While sufficient marketing support in year one is crucial to get products launched, the challenges tend to stretch beyond year one. To remain competitive into year two, products cannot rely only on repeat customers—they also need a healthy influx of new triers. Because sustained trial demands a continued and growing awareness of the product, an investment in media is typically required to keep the product fresh in consumers’ minds. Despite this reality, budgets are often cut after year one, which erodes sales velocity. Eventually, this results in a loss of distribution and inevitable decline in years two and three. This chain reaction explains why two-thirds of new products decrease in volume during their second year in market.
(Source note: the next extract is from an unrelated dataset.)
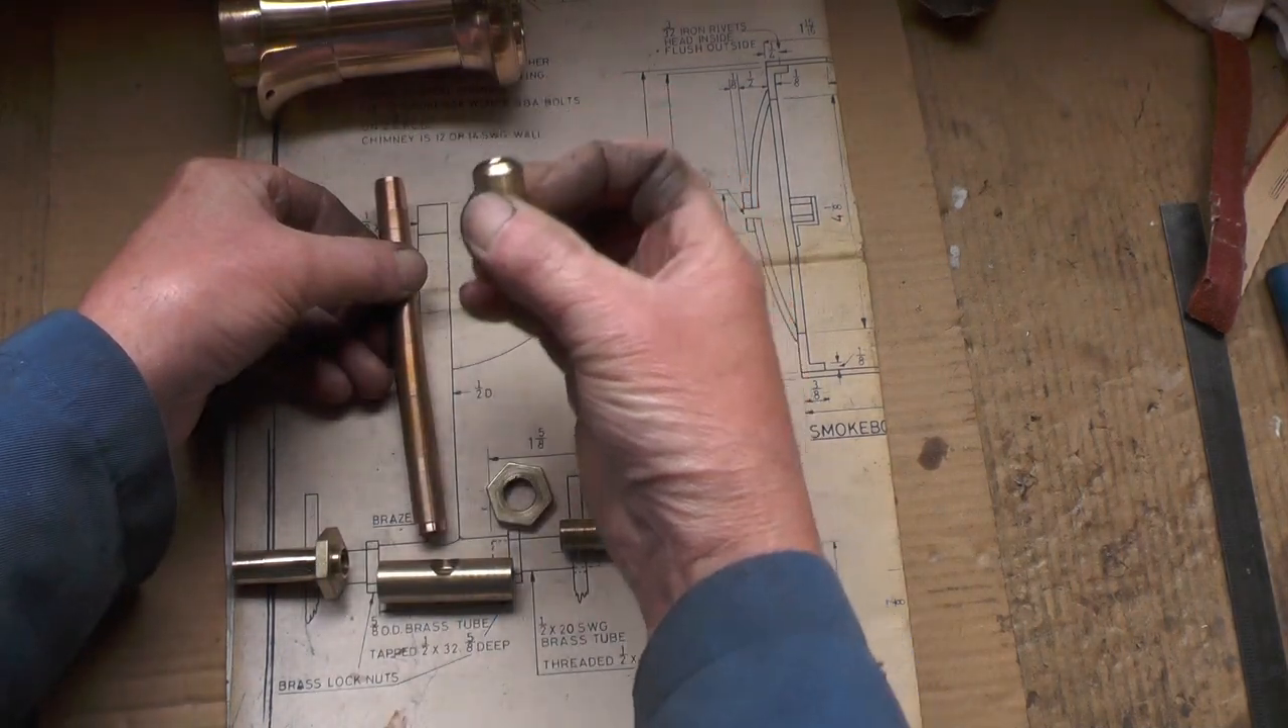I've got all my components made I've recycled my BMW valve guides so I've just got to silver solder these together to get the center tube.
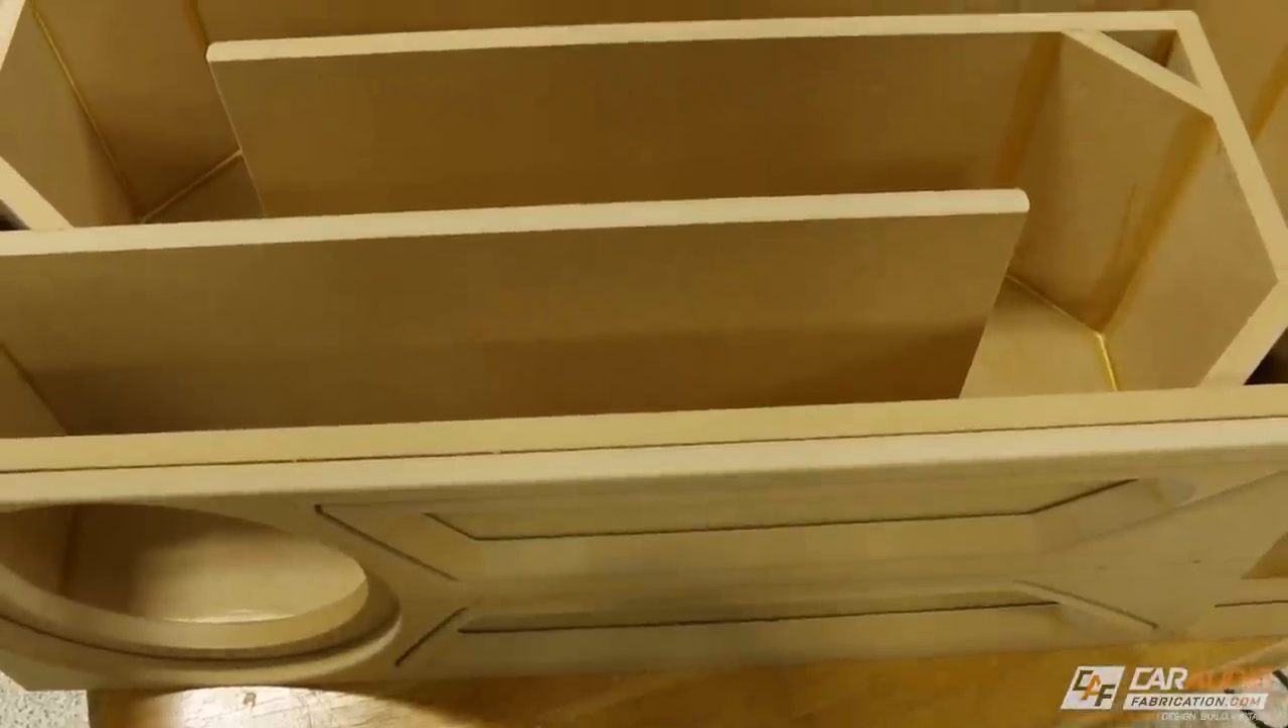Also I'm not going to mount the top of the enclosure quite yet but as you can imagine it's just a matter of applying a bunch of glue and securing it in place with some screws.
Although these problems from insufficient marketing support become apparent after one or more years in market, they begin much earlier in the innovation planning stage. Based on a recent Nielsen analysis of 80 randomly-selected U.S. product launches across multiple categories, most of the variance between the initial forecasted sales estimates and the actual in-market performance could be explained by overly-optimistic marketing assumptions. The average volumetric difference between these two scenarios—planned vs. actual support—was approximately 30%. Regardless of client, country and category, many similar analyses we’ve conducted over the years tell the same story: there’s a consistent bias towards significantly overstating the anticipated level of marketing support.

One could argue that it’s impossible to predict accurately what will happen when a product finally launches; innovation cycles can take months or even years, during which time both internal budgets and the marketplace can shift considerably. Over the past few years, Nielsen BASES forecasting teams have partnered with select clients to improve the accuracy of marketing assumptions, reducing the variance created by faulty assumptions from 30% to 5%. These teams leverage category benchmarks, past execution history, and known best practices to make considerably more accurate predictions of expected levels of support. Though it requires effort, skill and access to the right information, we know that predicting accurate marketing inputs in advance can be done.

While new methods, interfaces and frameworks can be valuable, they’re no substitute for addressing the fundamental challenges above that continue to plague many manufacturers. The principles driving innovation success remain relatively simple on the surface:

  1.     Invest in a good idea.
  2.     Transform it into a fantastic product that delivers on the promise.
  3.     Effectively support the brand in year one so it has a chance to compete.
  4.     Have the patience to drive enough penetration to build sustainable volume.
  5.     Maintain organizational focus on only those innovations that will drive overall brand growth.

The easiest path to the first page of search results, positive social media mentions, and a five-star rating is to offer a fantastic product experience that delights consumers.